> [AIM OF THE EXERCISE]
Pictures are to be excluded. Please print only the lines from the one containing "left elbow: (213, 179)" through the end of the data, exactly as they appear.

Landmark coordinate records
—————

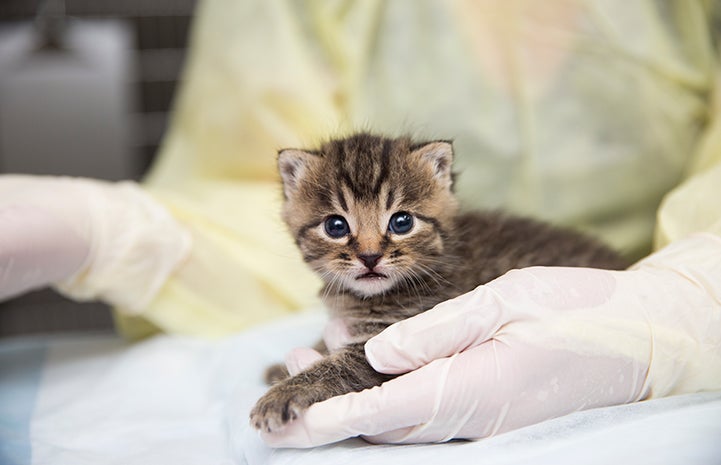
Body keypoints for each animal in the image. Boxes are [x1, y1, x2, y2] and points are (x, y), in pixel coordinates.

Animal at [248, 132, 624, 434]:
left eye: (401, 221)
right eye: (336, 226)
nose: (370, 256)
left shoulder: (394, 336)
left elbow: (342, 365)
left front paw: (283, 394)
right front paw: (282, 367)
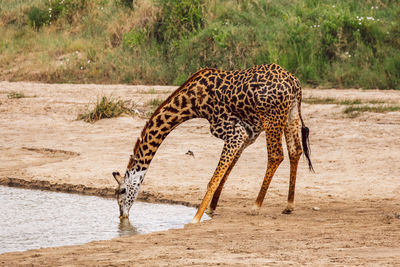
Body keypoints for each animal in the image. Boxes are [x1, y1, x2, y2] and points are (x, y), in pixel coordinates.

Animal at [112, 63, 312, 223]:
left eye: (122, 191)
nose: (122, 215)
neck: (192, 102)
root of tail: (294, 82)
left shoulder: (234, 133)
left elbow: (213, 179)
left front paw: (195, 218)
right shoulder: (246, 135)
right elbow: (225, 173)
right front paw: (211, 209)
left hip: (272, 118)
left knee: (276, 155)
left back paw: (256, 206)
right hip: (290, 114)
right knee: (295, 150)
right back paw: (289, 206)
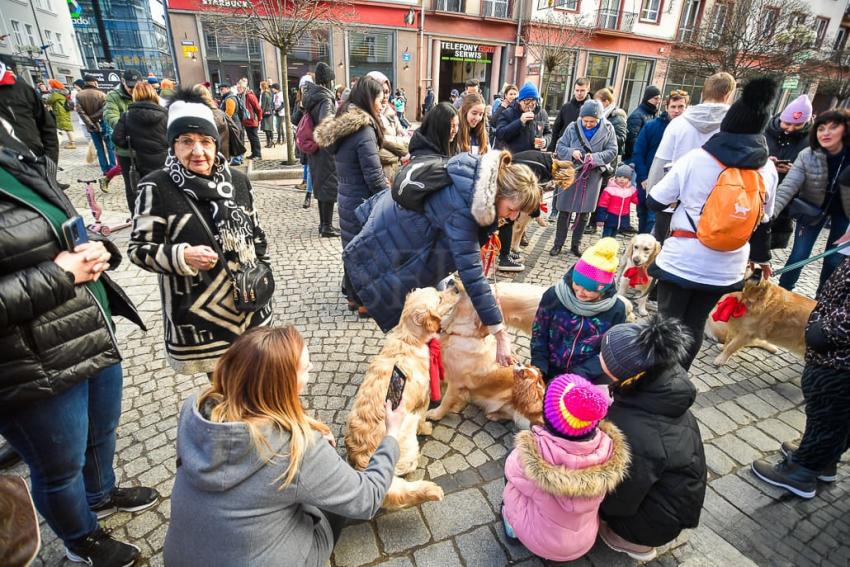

—————

> [REPLY]
left elbow: (213, 179)
left front paw: (195, 218)
right shoulder: (246, 135)
right elbow: (225, 173)
right front paw: (211, 209)
left hip: (272, 118)
left knee: (276, 155)
left back paw: (256, 206)
right hip: (290, 114)
right knee: (295, 150)
right back paw: (289, 206)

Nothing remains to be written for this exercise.